I dropped the screwdriver, hoping it’d roll into my assailant’s path, and exited the door. I even closed it properly and looked to the crowd surrounding the classroom. A few adults were trying, and failing, to overpower the curiosity of children of all ages. I took a bow, then raised a hand and looked into the air, adopting a smarmy British tone, “To be, or not to be, that is the question…”
Behind me, the door banged, hard. “Some people would answer that for me, however.” I started into the crowd ahead of me. Just in time, too. The door broke into a left, a right, and a bottom around his head, a chunk of wood sticking in one of his horns. “You monster!” I called back, the crowd refusing to open up for me. “There was a knob!”
He didn’t care, just stepped through the broken door. I turned to look at him, crowd of people behind me, which I refused to think about. “Now, I know what you’re thinking: do I punch him in the face? I can give you at least one Van Damme good reason not to.”
I saw him pivoting to throw a punch, so I did a split. Apparently the “no physical violence or harm” rule doesn’t apply to myself, as my balls and hips informed me.
I heard a smack of fist hitting flesh, and an “Oooh” from the crowd.
Looking up, I saw the cowman holding his face in a flinch, teeth showing in a kind of “Oops,” look. Twisting around further, I saw a certain ponytailed girl with tissue up her nose being held up by those around her.
“I tried to pull it,” said bovine boy.
I popped up right next to him, looking along his arm to the the girl, then to the bull fighter’s face, then back along the arm. “What did you do? She was just an innocent bystander! You punched her! And in front of all these people, too. Have you no conscience, man?”

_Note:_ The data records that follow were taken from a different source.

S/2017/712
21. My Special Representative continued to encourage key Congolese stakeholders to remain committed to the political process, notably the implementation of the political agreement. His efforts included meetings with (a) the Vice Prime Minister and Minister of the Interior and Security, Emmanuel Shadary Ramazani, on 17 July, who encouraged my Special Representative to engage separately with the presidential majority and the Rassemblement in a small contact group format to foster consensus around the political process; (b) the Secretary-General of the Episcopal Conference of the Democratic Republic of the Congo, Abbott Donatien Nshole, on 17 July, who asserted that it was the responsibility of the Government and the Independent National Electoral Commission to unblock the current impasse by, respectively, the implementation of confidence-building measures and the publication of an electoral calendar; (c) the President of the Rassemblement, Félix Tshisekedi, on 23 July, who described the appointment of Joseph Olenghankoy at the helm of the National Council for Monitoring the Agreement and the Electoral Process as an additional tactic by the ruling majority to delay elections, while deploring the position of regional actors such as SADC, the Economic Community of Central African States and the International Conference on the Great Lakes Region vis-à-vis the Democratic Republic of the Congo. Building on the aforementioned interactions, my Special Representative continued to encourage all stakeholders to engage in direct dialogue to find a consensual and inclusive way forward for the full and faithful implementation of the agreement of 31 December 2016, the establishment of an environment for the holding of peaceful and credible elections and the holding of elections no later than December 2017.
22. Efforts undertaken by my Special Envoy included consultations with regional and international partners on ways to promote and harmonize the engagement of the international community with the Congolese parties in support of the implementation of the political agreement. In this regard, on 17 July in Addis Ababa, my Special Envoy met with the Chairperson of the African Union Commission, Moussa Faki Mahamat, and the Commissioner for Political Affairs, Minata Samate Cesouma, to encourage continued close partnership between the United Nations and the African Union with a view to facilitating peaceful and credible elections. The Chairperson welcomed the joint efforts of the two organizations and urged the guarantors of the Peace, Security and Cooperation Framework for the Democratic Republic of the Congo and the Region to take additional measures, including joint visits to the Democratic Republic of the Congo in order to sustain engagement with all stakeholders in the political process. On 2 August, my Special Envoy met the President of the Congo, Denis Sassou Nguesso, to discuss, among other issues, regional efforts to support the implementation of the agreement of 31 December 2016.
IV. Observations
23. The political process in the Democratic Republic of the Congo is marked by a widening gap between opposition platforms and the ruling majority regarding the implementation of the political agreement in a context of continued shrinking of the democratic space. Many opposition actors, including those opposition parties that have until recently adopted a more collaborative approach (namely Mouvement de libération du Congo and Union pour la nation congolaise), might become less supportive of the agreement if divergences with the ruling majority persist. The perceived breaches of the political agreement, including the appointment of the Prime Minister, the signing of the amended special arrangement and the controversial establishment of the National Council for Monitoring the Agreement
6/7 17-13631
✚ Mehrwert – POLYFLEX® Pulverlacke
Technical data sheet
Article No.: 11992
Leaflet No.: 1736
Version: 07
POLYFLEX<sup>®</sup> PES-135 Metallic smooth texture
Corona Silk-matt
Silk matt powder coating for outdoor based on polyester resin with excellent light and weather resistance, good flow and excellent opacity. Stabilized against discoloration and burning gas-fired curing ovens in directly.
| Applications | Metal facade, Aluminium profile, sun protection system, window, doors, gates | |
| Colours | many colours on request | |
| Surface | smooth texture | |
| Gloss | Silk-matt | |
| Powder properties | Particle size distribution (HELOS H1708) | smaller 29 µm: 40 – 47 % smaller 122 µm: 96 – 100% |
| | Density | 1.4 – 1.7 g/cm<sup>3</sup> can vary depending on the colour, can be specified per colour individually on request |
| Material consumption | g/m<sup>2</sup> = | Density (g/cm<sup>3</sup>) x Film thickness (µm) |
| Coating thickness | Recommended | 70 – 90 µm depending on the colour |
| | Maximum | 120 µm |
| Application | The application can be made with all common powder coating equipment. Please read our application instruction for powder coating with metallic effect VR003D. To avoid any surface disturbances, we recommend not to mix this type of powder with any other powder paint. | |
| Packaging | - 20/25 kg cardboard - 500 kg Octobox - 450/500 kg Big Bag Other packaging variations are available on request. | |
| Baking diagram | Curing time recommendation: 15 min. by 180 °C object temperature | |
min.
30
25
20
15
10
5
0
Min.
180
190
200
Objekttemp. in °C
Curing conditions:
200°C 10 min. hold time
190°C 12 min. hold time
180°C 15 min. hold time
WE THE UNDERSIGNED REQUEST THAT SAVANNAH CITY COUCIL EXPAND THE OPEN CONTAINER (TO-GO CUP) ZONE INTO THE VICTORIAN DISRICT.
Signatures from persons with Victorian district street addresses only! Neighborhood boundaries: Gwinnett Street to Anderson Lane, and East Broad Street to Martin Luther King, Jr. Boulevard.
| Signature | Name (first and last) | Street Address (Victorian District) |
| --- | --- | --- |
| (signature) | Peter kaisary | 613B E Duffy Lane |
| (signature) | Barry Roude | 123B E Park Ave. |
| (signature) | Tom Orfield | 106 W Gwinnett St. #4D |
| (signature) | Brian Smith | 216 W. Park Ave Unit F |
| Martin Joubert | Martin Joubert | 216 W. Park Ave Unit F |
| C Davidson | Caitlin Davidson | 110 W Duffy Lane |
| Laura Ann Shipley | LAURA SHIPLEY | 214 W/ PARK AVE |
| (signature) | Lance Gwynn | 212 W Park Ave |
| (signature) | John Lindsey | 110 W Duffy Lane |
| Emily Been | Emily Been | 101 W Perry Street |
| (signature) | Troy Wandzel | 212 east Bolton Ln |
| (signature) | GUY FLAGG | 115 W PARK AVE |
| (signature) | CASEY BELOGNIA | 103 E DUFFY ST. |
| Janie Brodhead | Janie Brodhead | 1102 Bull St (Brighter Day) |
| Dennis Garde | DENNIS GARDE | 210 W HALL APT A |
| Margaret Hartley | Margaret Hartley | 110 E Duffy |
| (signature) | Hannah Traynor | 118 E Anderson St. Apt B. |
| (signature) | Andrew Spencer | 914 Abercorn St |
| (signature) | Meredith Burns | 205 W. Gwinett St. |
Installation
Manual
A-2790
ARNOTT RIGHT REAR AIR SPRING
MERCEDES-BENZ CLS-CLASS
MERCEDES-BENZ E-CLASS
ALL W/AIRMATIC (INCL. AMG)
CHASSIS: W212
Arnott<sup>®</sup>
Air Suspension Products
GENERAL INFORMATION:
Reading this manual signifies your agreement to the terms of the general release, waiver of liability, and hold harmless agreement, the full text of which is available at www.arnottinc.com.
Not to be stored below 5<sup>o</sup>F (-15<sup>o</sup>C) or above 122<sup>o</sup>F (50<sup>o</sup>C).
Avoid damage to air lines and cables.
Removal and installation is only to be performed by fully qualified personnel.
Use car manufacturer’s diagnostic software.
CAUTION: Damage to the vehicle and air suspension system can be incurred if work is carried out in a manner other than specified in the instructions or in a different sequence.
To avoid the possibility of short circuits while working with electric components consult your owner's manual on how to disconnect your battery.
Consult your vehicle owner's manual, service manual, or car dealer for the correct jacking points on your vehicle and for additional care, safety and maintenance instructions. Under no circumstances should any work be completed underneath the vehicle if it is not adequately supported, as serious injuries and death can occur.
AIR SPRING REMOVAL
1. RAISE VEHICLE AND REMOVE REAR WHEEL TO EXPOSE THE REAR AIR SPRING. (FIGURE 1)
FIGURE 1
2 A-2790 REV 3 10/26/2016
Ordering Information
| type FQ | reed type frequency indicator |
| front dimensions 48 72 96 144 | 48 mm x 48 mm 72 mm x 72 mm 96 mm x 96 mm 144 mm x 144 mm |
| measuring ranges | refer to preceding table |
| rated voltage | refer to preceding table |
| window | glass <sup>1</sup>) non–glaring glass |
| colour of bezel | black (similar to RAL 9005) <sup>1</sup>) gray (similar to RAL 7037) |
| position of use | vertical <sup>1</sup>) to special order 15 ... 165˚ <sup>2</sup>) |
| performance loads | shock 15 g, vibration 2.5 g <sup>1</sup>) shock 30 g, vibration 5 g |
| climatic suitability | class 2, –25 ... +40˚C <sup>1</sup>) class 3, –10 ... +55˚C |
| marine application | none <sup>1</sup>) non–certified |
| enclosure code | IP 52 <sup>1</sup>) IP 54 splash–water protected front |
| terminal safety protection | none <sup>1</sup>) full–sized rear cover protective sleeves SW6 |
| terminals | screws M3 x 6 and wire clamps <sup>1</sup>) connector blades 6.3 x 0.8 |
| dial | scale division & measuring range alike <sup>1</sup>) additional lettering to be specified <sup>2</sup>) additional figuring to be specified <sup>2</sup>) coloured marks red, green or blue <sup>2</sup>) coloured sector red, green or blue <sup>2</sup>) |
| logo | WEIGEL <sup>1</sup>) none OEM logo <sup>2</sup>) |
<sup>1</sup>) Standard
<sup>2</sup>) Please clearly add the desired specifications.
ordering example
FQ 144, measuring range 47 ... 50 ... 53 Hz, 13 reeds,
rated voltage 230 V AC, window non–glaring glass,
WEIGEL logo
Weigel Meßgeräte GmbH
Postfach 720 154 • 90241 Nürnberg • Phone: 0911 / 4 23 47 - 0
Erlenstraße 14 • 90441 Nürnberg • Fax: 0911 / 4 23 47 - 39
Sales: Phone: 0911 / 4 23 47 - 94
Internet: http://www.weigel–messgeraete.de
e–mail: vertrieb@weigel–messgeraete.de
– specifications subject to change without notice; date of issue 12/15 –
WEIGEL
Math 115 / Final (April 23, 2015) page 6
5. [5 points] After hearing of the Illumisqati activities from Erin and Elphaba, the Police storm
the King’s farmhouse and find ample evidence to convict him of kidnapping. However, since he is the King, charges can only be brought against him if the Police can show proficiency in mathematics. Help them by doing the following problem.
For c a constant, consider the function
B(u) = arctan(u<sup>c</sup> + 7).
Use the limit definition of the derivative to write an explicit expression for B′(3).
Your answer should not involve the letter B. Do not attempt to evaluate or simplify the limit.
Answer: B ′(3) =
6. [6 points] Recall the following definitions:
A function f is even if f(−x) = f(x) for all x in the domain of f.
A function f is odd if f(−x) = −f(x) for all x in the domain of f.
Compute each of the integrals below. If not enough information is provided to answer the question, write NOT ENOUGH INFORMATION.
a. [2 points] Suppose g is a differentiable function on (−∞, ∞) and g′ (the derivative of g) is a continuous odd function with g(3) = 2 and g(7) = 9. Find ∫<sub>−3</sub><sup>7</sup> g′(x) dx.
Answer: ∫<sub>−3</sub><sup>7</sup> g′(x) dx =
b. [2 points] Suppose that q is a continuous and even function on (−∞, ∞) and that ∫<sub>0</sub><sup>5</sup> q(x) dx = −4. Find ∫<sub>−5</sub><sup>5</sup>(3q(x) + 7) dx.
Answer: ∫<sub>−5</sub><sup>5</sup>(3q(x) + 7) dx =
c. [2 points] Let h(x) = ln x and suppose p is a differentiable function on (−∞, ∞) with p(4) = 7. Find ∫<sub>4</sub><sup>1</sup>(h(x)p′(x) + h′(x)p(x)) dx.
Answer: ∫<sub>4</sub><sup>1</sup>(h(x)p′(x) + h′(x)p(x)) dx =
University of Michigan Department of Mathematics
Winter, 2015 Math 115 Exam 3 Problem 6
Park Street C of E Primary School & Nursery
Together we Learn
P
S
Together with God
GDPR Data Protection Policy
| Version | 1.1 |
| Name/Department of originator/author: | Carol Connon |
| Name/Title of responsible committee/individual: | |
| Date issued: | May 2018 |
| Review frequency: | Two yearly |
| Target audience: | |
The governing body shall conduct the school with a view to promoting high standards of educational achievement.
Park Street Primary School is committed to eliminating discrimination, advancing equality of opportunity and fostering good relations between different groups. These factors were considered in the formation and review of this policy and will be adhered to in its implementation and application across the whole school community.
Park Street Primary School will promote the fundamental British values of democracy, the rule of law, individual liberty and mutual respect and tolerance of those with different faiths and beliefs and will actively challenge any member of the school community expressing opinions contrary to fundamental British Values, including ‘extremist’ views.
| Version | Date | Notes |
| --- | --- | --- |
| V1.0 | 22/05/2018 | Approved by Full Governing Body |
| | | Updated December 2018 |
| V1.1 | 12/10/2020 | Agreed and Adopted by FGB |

He growled and turned. Before he could do anything,
“Now, now,” I started to tell him. I didn’t get to finish because a brown mass crashed into him and knocked him back through the doorway. I followed it back to its source and saw it was ponytail girl’s ponytail. They stuck up, reaching forward and growing into a huge hair mass that had pummeled the minotaur back into the room. She glared at him, tried to adjust her broken glasses, and spat out a couple of teeth.
“What the fell is happening here!” shouted Venus at about that time, causing the crowd to turn in her direction, then part.
I wonder how that confrontation went. I wouldn’t know, because I seemed to disappear. Like magic, or a guy who moved quietly through a crowd pickpocketing people. Got two wallets, a condom, and my very own Hello Kitty watch. I assume they looked for me for awhile, and there was probably a bit of lying about my part in things. Regardless, they must have called off the search since no one interrupted my sleep on top of a metal rack in the kitchen.
Indeed, I woke up to find that myself almost completely unmolested. Just a blanket over me… and a headband with cat ears on my head… and somebody had put a collar with a bell around my neck. And while I can get the gorram ears off, the collar stops everything I try, including kitchen knives and the shop class saw. And just when I thought it couldn’t get any worse, I found out that somebody designed the bell to vibrate and sound an alarm if I keep the ears off my head for too long.
They’re REALLY pushing this “can’t hurt them” thing.